A diligência incluiu uma visita ao caseiro do coronel Paulo Malhães, Rogério Pires. Rogério que está detido na delegacia anti-sequestro no Leblon,  foi preso no dia 29/04 por suspeita de participação no crime que resultou na morte do coronel.  O caseiro  contou aos senadores que em nenhum momento confessou sua participação na ação que resultou na morte de Malhães.
 
Para o senador Randolfe, o depoimento do caseiro aos parlamentares e ao presidente da Comissão da Verdade do Rio de Janeiro, Wadih Damous, evidenciou algumas irregularidades no caso.
 
“Esse depoimento foi até o momento, um dos mais esclarecedores no caso. Rogério nos contou que prestou depoimento sem a presença de um advogado e que até agora não tem um advogado designado para a sua defesa. Além disso, Rogério é analfabeto e nos surpreende que essa versão contada por ele para nós, não foi divulgada. Outro fato suspeito é de que o caseiro e a viúva de Malhães foram libertados 22h da noite em que a casa foi invadida.
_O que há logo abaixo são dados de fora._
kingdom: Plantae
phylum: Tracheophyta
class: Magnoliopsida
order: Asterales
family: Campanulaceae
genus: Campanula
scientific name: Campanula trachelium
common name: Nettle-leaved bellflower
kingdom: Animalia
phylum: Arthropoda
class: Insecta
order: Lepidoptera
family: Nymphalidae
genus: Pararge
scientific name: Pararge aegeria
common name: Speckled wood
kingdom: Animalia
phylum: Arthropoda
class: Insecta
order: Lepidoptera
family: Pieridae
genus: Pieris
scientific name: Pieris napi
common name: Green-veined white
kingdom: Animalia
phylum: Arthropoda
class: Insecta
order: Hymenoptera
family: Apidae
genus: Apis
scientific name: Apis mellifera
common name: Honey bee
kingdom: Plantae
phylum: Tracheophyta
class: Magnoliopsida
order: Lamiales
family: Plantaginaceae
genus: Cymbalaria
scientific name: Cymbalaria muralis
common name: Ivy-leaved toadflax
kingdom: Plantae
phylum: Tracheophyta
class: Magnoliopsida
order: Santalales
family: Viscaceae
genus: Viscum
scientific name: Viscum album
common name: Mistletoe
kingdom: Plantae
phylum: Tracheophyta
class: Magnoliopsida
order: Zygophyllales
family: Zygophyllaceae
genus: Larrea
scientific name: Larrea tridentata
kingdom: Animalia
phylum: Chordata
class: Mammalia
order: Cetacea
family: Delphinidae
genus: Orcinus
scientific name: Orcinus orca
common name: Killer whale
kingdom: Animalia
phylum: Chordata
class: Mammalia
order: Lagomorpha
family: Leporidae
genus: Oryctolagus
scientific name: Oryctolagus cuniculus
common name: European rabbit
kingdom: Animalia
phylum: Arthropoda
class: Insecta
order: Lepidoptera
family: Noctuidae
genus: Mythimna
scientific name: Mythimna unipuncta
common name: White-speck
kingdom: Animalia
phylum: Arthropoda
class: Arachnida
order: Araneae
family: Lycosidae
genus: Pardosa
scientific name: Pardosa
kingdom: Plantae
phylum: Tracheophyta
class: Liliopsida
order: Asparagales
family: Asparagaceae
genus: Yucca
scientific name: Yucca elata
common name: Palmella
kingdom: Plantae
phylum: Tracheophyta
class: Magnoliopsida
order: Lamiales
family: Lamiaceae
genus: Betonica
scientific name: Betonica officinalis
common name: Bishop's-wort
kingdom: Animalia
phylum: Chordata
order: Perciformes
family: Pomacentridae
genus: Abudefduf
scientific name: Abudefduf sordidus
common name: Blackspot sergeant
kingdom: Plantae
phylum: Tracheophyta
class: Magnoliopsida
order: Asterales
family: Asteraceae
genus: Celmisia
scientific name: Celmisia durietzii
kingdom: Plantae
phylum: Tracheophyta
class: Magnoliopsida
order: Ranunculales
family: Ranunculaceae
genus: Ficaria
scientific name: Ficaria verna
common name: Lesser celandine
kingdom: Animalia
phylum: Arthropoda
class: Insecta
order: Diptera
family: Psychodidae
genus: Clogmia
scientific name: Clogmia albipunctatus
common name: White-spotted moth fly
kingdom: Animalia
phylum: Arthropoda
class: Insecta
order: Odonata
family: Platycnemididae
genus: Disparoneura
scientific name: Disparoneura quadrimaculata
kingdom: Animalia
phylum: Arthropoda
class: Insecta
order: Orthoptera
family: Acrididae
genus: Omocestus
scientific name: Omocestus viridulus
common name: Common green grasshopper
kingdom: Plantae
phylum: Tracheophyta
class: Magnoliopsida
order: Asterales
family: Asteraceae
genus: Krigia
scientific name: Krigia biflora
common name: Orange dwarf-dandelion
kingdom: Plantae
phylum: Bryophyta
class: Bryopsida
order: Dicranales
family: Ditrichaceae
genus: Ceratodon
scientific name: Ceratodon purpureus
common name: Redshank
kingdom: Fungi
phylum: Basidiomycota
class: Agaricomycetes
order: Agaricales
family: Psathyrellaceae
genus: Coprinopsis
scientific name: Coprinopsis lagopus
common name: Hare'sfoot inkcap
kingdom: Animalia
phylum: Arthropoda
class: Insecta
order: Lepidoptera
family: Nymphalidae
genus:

A polícia militar só chegou ao local do crime 8h30min da manhã do dia seguinte”.
 
Randolfe estranha que a Polícia justifique sua chegada ao local do crime um dia depois, com o argumento de que a região é controlada pelo tráfico.
 
“Mas se a região é controlada pelo tráfico, porque eles defendem tanto a hipótese de crime comum?, questiona ele. Outro questionamento é o que teria acontecido nessas 11 horas antes da chegada da Polícia Militar ao local do crime.
 
Além do senador Randolfe, participaram da diligência a presidente da CDH do Senado, senadora Ana Rita (PT-ES), o senador João Capiberibe (PSB-AP), membro da CDH, e o do presidente da Comissão da Verdade do Rio, Wadih Damous. Os três parlamentares já haviam se reunido na última terça-feira (29/4), com o ministro da Justiça, José Eduardo Cardozo. A CDH Senado por meio de uma subcomissão acompanha de perto o trabalho da Comissão Nacional da Verdade e das comissões estaduais da verdade. A ida ao Rio de Janeiro foi aprovada no dia 29 de abril e atende a um requerimento do senador Randolfe.
 
Após a conversa com o caseiro de Malhães, Randolfe e os demais integrantes da diligência reuniram-se com o chefe da polícia civil do Rio de Janeiro, Fernando Veloso, e outros delegados envolvidos na investigação do caso, entre eles, o delegado Marcos Castro Maia, da divisão de Homicídios e o delegado responsável pelo caso, Pedro Medina, titular da Delegacia de Homicídios da Baixada Fluminense.
 
Randolfe também criticou a postura dos delegados que durante a reunião não apresentaram aos parlamentares nenhuma informação que comprovasse a participação do caseiro na morte do coronel Paulo Malhães. Ao término da reunião, ao conversar com a imprensa, Pedro Medina disse “ter informações irrefutáveis da participação de Rogério Pires no crime”. “Que informações são essas que não foram apresentadas durante nossa reunião?”, questionou Randolfe.
 
A Comissão de Direitos Humanos irá solicitar cópia do inquérito e acompanhará de perto a designação de um advogado para o caseiro. Randolfe continua defendendo que a morte do coronel Malhães logo após seu depoimento à Comissão da Verdade do Rio de Janeiro deve ser cuidadosamente investigada, “já que a hipótese de latrocínio parece pouco plausível uma vez que a vítima se encontrava com a saúde debilitada e pouca ou nenhuma resistência poderia oferecer ao assalto”.